When it comes to the things to invest in, your best option is to invest in low-cost index funds and not sell them.
No matter what the market is doing, you need to hold tight and keep saving money in these investments.
By staying invested, you keep your money working for you and growing.
- Read now: See why emotional investing is bad
Remember that investing is a long game.
You aren’t looking at a few months to create financial independence.
If you do, you will take on more risk than you should and likely end up getting frustrated and losing money.
Finally, investment returns are not guaranteed, and you should never put your general savings here.
Instead, money invested and potential returns should be after you have an emergency fund with ample savings.
#9. Track Your Net Worth
In addition to having goals, tracking your net worth is also encouraged.
Seeing how much wealth you have will motivate you to save more to reach your goals.

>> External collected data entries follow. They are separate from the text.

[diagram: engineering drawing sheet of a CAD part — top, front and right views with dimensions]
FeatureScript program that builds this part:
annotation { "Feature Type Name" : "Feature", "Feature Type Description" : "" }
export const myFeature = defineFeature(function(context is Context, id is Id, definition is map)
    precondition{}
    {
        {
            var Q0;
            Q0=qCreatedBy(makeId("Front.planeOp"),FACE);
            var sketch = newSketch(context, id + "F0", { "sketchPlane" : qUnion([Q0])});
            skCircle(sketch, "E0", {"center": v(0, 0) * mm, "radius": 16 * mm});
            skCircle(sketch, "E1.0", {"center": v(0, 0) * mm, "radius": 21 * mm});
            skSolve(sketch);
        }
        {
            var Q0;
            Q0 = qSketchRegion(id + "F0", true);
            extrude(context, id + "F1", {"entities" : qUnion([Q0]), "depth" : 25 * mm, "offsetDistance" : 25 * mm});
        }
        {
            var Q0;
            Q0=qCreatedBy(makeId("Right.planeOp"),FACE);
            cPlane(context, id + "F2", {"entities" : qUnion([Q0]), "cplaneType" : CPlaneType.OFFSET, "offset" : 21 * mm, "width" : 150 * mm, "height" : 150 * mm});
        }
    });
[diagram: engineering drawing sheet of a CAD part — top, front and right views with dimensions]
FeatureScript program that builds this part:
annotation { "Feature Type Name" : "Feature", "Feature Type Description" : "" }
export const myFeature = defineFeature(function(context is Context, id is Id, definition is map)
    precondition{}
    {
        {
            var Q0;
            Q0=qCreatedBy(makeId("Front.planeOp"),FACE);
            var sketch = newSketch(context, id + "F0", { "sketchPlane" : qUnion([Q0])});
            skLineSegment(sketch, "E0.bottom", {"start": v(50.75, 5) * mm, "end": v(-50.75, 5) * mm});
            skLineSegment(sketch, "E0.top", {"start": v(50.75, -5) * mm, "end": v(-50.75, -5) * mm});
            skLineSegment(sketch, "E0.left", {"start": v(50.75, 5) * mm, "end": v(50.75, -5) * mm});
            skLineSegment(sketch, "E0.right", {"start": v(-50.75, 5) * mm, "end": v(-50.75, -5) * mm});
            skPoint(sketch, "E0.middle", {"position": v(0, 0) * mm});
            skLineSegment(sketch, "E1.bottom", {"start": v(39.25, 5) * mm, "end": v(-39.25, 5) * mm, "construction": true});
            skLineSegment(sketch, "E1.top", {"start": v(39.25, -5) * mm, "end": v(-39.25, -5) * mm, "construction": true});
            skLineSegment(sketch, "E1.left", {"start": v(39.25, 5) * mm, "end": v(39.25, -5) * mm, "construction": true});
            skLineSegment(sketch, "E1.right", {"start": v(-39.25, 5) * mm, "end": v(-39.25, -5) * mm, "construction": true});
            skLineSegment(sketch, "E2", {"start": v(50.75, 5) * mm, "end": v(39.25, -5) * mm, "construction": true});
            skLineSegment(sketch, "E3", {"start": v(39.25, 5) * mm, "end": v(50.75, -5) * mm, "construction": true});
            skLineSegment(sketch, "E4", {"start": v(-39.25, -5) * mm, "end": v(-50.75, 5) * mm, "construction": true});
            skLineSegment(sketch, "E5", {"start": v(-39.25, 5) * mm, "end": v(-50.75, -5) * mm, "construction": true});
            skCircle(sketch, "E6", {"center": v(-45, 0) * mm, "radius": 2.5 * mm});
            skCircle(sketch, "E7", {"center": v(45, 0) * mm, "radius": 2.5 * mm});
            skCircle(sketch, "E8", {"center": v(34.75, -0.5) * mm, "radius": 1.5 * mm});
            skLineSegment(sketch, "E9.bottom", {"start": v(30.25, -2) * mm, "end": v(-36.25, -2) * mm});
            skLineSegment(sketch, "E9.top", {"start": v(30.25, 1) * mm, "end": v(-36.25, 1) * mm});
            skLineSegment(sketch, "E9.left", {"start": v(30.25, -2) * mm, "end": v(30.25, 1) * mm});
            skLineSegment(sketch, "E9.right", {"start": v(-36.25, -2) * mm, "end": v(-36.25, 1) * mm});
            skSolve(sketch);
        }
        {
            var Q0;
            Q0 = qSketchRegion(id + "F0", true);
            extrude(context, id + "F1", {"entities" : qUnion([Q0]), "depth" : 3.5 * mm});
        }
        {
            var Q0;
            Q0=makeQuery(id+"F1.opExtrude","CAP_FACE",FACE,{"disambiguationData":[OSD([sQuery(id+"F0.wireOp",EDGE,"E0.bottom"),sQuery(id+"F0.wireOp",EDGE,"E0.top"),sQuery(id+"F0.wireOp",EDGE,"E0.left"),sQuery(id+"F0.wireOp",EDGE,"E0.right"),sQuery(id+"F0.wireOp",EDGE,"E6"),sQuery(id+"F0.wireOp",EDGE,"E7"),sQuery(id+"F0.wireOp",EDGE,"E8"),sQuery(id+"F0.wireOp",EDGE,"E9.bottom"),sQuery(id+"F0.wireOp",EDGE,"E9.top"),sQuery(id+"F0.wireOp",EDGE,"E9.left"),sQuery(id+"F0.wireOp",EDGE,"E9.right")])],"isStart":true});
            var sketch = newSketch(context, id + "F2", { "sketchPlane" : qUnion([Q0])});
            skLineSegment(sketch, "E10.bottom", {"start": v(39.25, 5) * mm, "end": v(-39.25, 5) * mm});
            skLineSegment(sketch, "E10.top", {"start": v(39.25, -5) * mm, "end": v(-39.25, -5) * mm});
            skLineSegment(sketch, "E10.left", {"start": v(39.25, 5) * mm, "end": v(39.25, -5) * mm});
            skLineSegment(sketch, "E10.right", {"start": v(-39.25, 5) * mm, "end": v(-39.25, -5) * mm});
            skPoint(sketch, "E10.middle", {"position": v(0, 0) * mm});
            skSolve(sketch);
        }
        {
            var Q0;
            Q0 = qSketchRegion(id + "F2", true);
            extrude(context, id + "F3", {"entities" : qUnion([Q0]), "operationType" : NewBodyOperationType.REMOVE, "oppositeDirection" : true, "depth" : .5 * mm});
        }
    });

After college, my worth just turned positive after paying off some debt.
I wanted a new car, but doing so would turn my net worth negative again.
This was enough of a motivation that I skipped buying the car and continued to save money.
- Read now: Here is how to calculate your net worth
Now that you know what FU money is, it is time to set up a plan to achieve it.
Take a few weeks to determine what you want out of life and how saving money can give you more control.
Then develop a plan to get there.
Remember, you only get one shot at life, so make sure you live it on your terms and not someone else’s.